Information Block Start

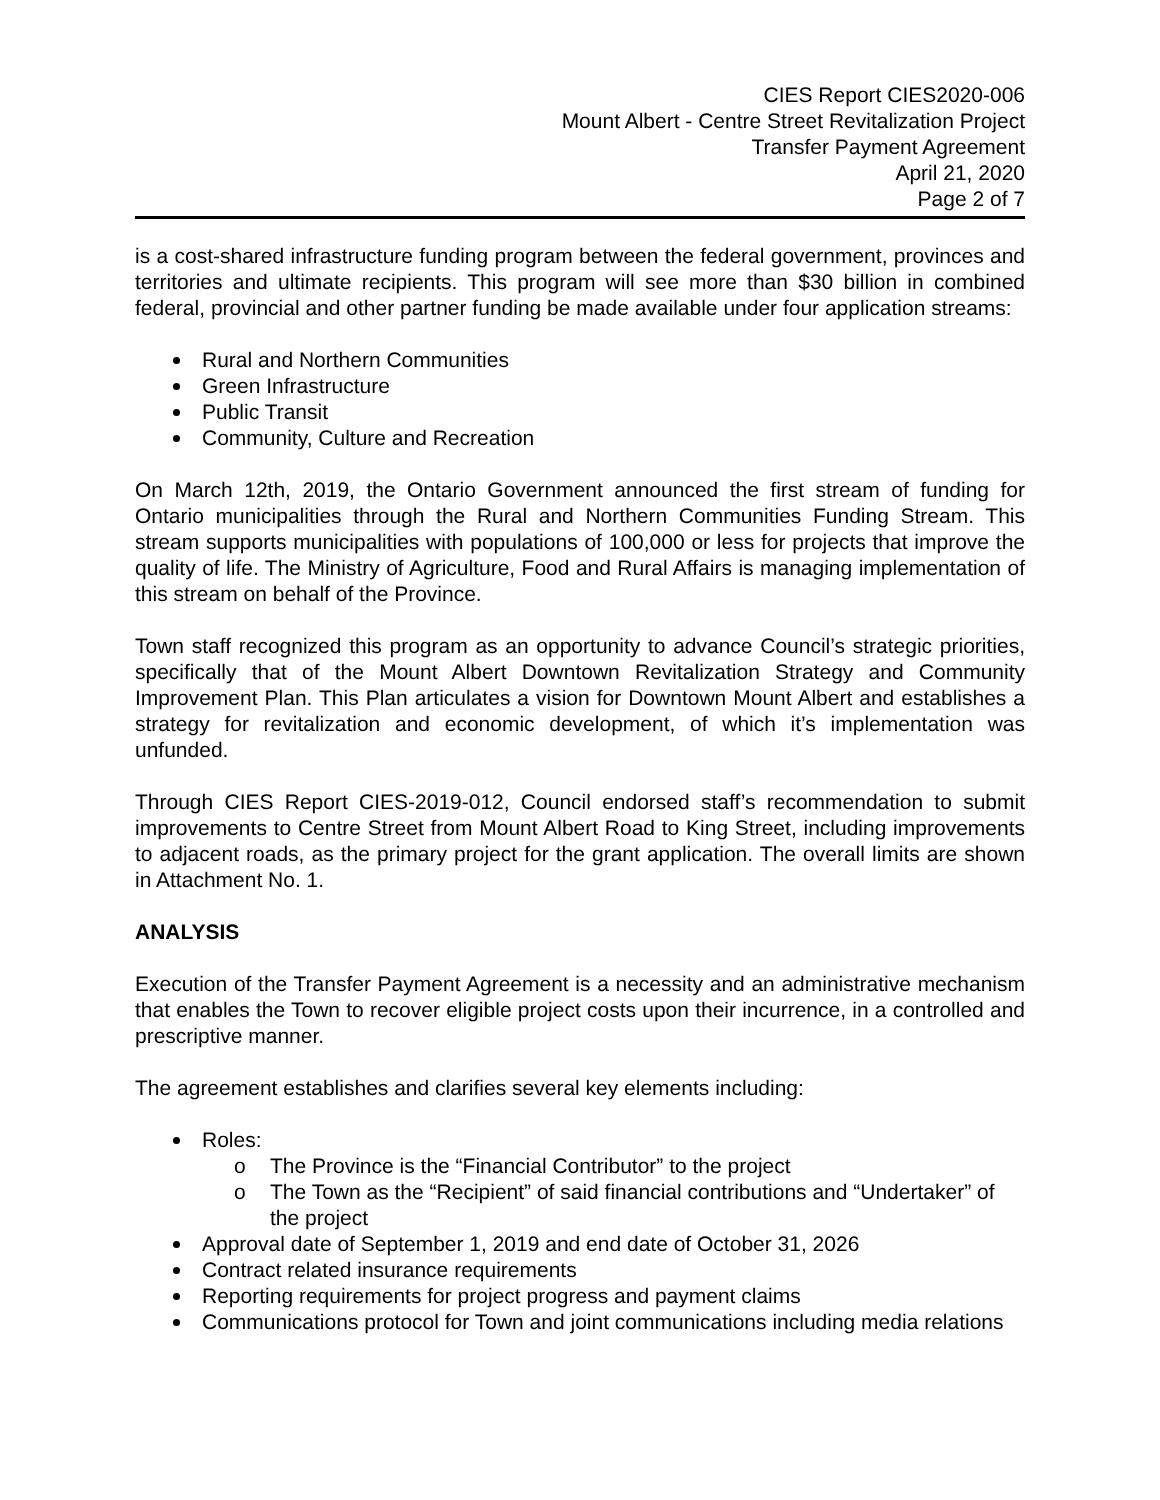CIES Report CIES2020-006
Mount Albert - Centre Street Revitalization Project
Transfer Payment Agreement
April 21, 2020
Page 2 of 7
is a cost-shared infrastructure funding program between the federal government, provinces and territories and ultimate recipients. This program will see more than $30 billion in combined federal, provincial and other partner funding be made available under four application streams:
Rural and Northern Communities
Green Infrastructure
Public Transit
Community, Culture and Recreation
On March 12th, 2019, the Ontario Government announced the first stream of funding for Ontario municipalities through the Rural and Northern Communities Funding Stream. This stream supports municipalities with populations of 100,000 or less for projects that improve the quality of life. The Ministry of Agriculture, Food and Rural Affairs is managing implementation of this stream on behalf of the Province.
Town staff recognized this program as an opportunity to advance Council’s strategic priorities, specifically that of the Mount Albert Downtown Revitalization Strategy and Community Improvement Plan. This Plan articulates a vision for Downtown Mount Albert and establishes a strategy for revitalization and economic development, of which it’s implementation was unfunded.
Through CIES Report CIES-2019-012, Council endorsed staff’s recommendation to submit improvements to Centre Street from Mount Albert Road to King Street, including improvements to adjacent roads, as the primary project for the grant application. The overall limits are shown in Attachment No. 1.
ANALYSIS
Execution of the Transfer Payment Agreement is a necessity and an administrative mechanism that enables the Town to recover eligible project costs upon their incurrence, in a controlled and prescriptive manner.
The agreement establishes and clarifies several key elements including:
Roles:
o The Province is the “Financial Contributor” to the project
o The Town as the “Recipient” of said financial contributions and “Undertaker” of the project
Approval date of September 1, 2019 and end date of October 31, 2026
Contract related insurance requirements
Reporting requirements for project progress and payment claims
Communications protocol for Town and joint communications including media relations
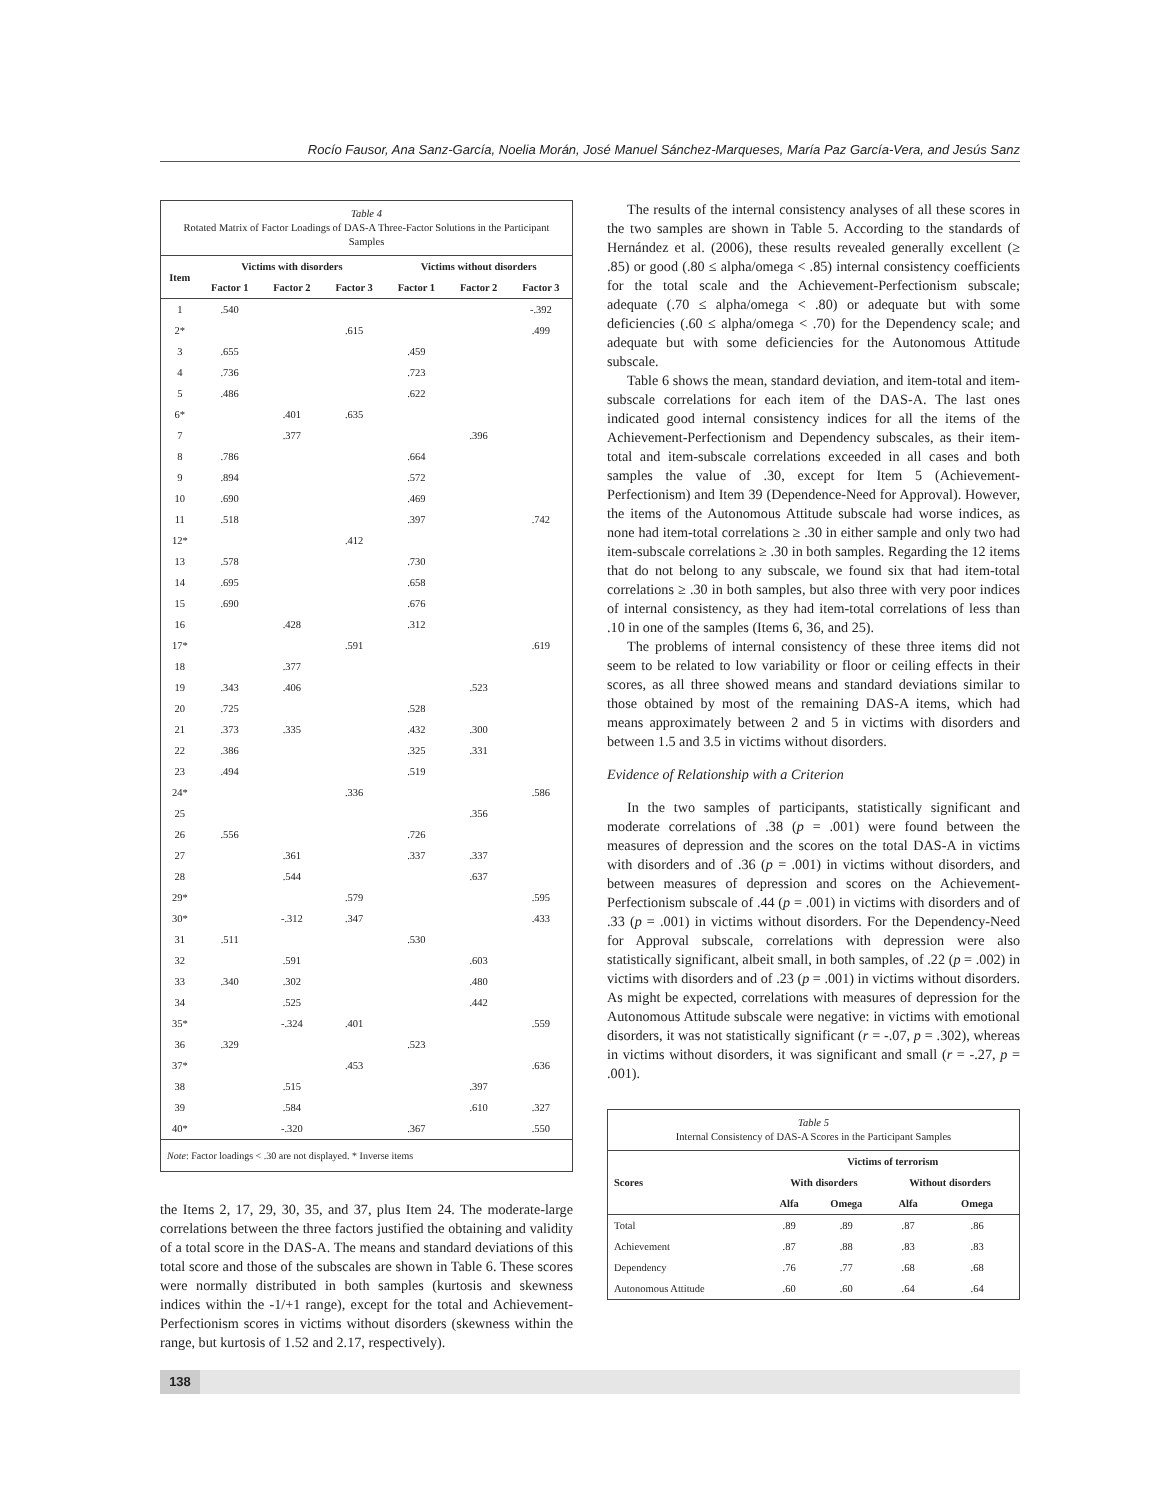Rocío Fausor, Ana Sanz-García, Noelia Morán, José Manuel Sánchez-Marqueses, María Paz García-Vera, and Jesús Sanz
Table 4
Rotated Matrix of Factor Loadings of DAS-A Three-Factor Solutions in the Participant Samples
| Item | Victims with disorders | | | Victims without disorders | | |
| --- | --- | --- | --- | --- | --- | --- |
| | Factor 1 | Factor 2 | Factor 3 | Factor 1 | Factor 2 | Factor 3 |
| 1 | .540 | | | | | -.392 |
| 2* | | | .615 | | | .499 |
| 3 | .655 | | | .459 | | |
| 4 | .736 | | | .723 | | |
| 5 | .486 | | | .622 | | |
| 6* | | .401 | .635 | | | |
| 7 | | .377 | | | .396 | |
| 8 | .786 | | | .664 | | |
| 9 | .894 | | | .572 | | |
| 10 | .690 | | | .469 | | |
| 11 | .518 | | | .397 | | .742 |
| 12* | | | .412 | | | |
| 13 | .578 | | | .730 | | |
| 14 | .695 | | | .658 | | |
| 15 | .690 | | | .676 | | |
| 16 | | .428 | | .312 | | |
| 17* | | | .591 | | | .619 |
| 18 | | .377 | | | | |
| 19 | .343 | .406 | | | .523 | |
| 20 | .725 | | | .528 | | |
| 21 | .373 | .335 | | .432 | .300 | |
| 22 | .386 | | | .325 | .331 | |
| 23 | .494 | | | .519 | | |
| 24* | | | .336 | | | .586 |
| 25 | | | | | .356 | |
| 26 | .556 | | | .726 | | |
| 27 | | .361 | | .337 | .337 | |
| 28 | | .544 | | | .637 | |
| 29* | | | .579 | | | .595 |
| 30* | | -.312 | .347 | | | .433 |
| 31 | .511 | | | .530 | | |
| 32 | | .591 | | | .603 | |
| 33 | .340 | .302 | | | .480 | |
| 34 | | .525 | | | .442 | |
| 35* | | -.324 | .401 | | | .559 |
| 36 | .329 | | | .523 | | |
| 37* | | | .453 | | | .636 |
| 38 | | .515 | | | .397 | |
| 39 | | .584 | | | .610 | .327 |
| 40* | | -.320 | | .367 | | .550 |
Note: Factor loadings < .30 are not displayed. * Inverse items
the Items 2, 17, 29, 30, 35, and 37, plus Item 24. The moderate-large correlations between the three factors justified the obtaining and validity of a total score in the DAS-A. The means and standard deviations of this total score and those of the subscales are shown in Table 6. These scores were normally distributed in both samples (kurtosis and skewness indices within the -1/+1 range), except for the total and Achievement-Perfectionism scores in victims without disorders (skewness within the range, but kurtosis of 1.52 and 2.17, respectively).
The results of the internal consistency analyses of all these scores in the two samples are shown in Table 5. According to the standards of Hernández et al. (2006), these results revealed generally excellent (≥ .85) or good (.80 ≤ alpha/omega < .85) internal consistency coefficients for the total scale and the Achievement-Perfectionism subscale; adequate (.70 ≤ alpha/omega < .80) or adequate but with some deficiencies (.60 ≤ alpha/omega < .70) for the Dependency scale; and adequate but with some deficiencies for the Autonomous Attitude subscale.
Table 6 shows the mean, standard deviation, and item-total and item-subscale correlations for each item of the DAS-A. The last ones indicated good internal consistency indices for all the items of the Achievement-Perfectionism and Dependency subscales, as their item-total and item-subscale correlations exceeded in all cases and both samples the value of .30, except for Item 5 (Achievement-Perfectionism) and Item 39 (Dependence-Need for Approval). However, the items of the Autonomous Attitude subscale had worse indices, as none had item-total correlations ≥ .30 in either sample and only two had item-subscale correlations ≥ .30 in both samples. Regarding the 12 items that do not belong to any subscale, we found six that had item-total correlations ≥ .30 in both samples, but also three with very poor indices of internal consistency, as they had item-total correlations of less than .10 in one of the samples (Items 6, 36, and 25).
The problems of internal consistency of these three items did not seem to be related to low variability or floor or ceiling effects in their scores, as all three showed means and standard deviations similar to those obtained by most of the remaining DAS-A items, which had means approximately between 2 and 5 in victims with disorders and between 1.5 and 3.5 in victims without disorders.
Evidence of Relationship with a Criterion
In the two samples of participants, statistically significant and moderate correlations of .38 (p = .001) were found between the measures of depression and the scores on the total DAS-A in victims with disorders and of .36 (p = .001) in victims without disorders, and between measures of depression and scores on the Achievement-Perfectionism subscale of .44 (p = .001) in victims with disorders and of .33 (p = .001) in victims without disorders. For the Dependency-Need for Approval subscale, correlations with depression were also statistically significant, albeit small, in both samples, of .22 (p = .002) in victims with disorders and of .23 (p = .001) in victims without disorders. As might be expected, correlations with measures of depression for the Autonomous Attitude subscale were negative: in victims with emotional disorders, it was not statistically significant (r = -.07, p = .302), whereas in victims without disorders, it was significant and small (r = -.27, p = .001).
Table 5
Internal Consistency of DAS-A Scores in the Participant Samples
| Scores | Victims of terrorism | | | |
| --- | --- | --- | --- | --- |
| | With disorders | | Without disorders | |
| | Alfa | Omega | Alfa | Omega |
| Total | .89 | .89 | .87 | .86 |
| Achievement | .87 | .88 | .83 | .83 |
| Dependency | .76 | .77 | .68 | .68 |
| Autonomous Attitude | .60 | .60 | .64 | .64 |
138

Information Block End

Using the entries above, return each line that includes the word "Albert".

Mount Albert - Centre Street Revitalization Project
Town staff recognized this program as an opportunity to advance Council’s strategic priorities, specifically that of the Mount Albert Downtown Revitalization Strategy and Community Improvement Plan. This Plan articulates a vision for Downtown Mount Albert and establishes a strategy for revitalization and economic development, of which it’s implementation was unfunded.
Through CIES Report CIES-2019-012, Council endorsed staff’s recommendation to submit improvements to Centre Street from Mount Albert Road to King Street, including improvements to adjacent roads, as the primary project for the grant application. The overall limits are shown in Attachment No. 1.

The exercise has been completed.